The young man looks immediately grateful that the woman will help his companion, even though he still doesn’t quite understand what’s happening to her exactly. Rory’s not going to ask more than she’s willing to tell, though, and this was not the time. “Thank you, ma’am,” he adds with a nod of his head, for himself as much as for the one that she’s going to be helping. The way he said ‘ma’am’ just showed his accent even more, too.
“I know some of the residents here,” he adds after a moment. “They come to the Market to trade and we’ve traded sometimes.” He would get fresh produce, they would get new stoneware, or sometimes repairs. They tended to buy the more practical things, not the statuettes that he would make. He didn’t know if that would do more than let some of them know ahead of time what he could offer, but he did know some of them, even if he couldn’t say they were close friends.

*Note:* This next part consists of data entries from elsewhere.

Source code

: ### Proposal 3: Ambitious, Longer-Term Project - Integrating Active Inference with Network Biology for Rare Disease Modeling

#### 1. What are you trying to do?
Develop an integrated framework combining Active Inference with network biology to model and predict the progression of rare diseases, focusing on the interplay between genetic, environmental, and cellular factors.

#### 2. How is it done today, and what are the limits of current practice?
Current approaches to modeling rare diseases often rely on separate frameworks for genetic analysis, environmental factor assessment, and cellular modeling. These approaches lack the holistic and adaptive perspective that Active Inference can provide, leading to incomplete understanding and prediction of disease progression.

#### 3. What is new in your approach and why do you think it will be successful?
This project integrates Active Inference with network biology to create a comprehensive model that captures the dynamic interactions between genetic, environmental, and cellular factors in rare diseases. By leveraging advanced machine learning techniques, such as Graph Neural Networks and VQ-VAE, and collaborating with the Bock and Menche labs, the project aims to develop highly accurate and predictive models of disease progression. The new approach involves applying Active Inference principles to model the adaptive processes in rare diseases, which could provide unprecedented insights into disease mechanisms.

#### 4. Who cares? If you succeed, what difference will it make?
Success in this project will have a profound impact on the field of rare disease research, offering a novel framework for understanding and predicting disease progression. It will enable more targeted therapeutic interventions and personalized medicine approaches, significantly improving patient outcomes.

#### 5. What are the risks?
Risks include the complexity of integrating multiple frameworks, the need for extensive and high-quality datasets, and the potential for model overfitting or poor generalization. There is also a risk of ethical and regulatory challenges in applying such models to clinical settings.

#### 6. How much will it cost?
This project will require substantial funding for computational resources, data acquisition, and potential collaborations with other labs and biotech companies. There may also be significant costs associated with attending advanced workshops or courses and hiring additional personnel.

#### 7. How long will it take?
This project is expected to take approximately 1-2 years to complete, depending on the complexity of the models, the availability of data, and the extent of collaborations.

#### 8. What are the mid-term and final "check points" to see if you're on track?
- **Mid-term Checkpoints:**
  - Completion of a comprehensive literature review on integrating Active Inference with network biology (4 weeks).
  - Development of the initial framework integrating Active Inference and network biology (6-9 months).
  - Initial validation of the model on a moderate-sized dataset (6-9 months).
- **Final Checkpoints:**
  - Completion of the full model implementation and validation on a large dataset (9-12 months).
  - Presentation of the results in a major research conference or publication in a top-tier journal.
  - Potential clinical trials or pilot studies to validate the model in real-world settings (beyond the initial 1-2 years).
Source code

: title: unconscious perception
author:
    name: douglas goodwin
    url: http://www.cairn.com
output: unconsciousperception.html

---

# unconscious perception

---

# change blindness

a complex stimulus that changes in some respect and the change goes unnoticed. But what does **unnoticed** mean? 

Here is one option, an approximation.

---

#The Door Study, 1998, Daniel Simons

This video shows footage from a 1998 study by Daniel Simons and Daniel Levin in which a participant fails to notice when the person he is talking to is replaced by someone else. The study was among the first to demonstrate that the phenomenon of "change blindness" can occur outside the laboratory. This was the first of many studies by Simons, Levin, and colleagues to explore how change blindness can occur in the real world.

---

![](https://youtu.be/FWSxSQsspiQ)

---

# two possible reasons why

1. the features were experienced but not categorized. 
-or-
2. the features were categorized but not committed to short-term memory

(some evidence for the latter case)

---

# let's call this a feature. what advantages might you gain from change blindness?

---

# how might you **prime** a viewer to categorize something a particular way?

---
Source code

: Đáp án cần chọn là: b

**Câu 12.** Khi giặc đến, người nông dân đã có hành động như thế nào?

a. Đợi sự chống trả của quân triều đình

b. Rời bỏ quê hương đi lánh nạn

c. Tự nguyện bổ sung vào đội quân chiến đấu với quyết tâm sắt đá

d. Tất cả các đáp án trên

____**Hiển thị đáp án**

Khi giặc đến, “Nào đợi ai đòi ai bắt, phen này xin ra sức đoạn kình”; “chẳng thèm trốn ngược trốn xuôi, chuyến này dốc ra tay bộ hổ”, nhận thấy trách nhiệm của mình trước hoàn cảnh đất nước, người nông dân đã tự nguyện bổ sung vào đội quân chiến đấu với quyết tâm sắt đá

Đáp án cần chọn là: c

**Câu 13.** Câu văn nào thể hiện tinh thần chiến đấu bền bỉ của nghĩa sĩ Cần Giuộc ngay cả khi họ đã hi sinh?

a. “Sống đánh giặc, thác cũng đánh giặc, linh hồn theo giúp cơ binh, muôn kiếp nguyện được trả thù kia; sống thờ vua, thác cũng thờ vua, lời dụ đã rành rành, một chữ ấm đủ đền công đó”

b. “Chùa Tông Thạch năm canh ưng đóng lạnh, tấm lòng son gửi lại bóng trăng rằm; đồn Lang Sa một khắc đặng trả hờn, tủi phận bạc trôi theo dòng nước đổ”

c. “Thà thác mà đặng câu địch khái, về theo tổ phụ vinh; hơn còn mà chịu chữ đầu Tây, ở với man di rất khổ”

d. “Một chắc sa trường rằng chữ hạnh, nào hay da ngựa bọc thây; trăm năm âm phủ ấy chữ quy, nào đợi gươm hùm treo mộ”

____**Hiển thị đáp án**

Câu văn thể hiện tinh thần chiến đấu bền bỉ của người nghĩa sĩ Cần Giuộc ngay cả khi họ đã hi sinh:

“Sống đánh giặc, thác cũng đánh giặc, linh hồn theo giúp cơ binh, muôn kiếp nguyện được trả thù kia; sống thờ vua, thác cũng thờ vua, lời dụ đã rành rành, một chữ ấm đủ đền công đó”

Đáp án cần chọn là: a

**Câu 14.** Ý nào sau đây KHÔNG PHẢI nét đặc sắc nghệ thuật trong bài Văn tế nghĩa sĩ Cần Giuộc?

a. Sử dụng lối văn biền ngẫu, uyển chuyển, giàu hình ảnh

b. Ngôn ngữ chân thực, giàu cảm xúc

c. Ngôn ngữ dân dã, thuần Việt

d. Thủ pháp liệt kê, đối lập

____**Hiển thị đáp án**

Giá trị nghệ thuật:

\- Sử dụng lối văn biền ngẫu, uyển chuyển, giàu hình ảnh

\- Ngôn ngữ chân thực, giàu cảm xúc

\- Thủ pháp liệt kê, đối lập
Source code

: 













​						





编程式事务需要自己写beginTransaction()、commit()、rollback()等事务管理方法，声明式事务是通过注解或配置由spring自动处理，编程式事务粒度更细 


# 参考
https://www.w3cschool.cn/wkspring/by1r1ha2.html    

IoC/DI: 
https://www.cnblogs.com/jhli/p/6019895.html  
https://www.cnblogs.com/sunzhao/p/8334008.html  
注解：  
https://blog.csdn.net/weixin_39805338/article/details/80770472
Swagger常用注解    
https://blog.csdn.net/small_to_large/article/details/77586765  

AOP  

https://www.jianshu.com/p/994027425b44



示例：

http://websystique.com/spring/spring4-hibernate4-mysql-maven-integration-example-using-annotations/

Berlin has to wipe at her face when she leans back. It never occurred to her what it must be like for Eileen, but it only takes a moment in that hug for her to understand. Her hand stays on Eileen’s arm as she nods to her words. “That sounds perfect. I’ll be sure to thank them for making room for us.” When she pulls her hand back, she does it with an apologetic look to Eileen.
Looking over to Rory, she gives him a gentle smile. “So they’ll have a list of work you in no time.”
Eileen turns her face up, toward the light filtering in through the church’s ornate glass windows. Or what used to be ornate glass windows. Not all the panes remain, and those that do possess a grimy film, giving the building’s interior a muted sort of quality. Motes of dust float unseen through the air.
It occurs to her that she needs to speak with Iago — and Emile.
She pinches one of those dust motes out of the air and rubs it between the tips of her fingers until not even a smudge is left. Still, she inspects her skin for any sign of it for longer than is probably necessary.
Her mind is somewhere else.
“I’ve a cottage,” she says absently. “Run down little thing, just like the Garden— though I don’t expect either of you remember that. Some days I can’t either.”
Her hand drifts back to her side. “Come and see me when you’ve settled in. I’ll show you what I mean.”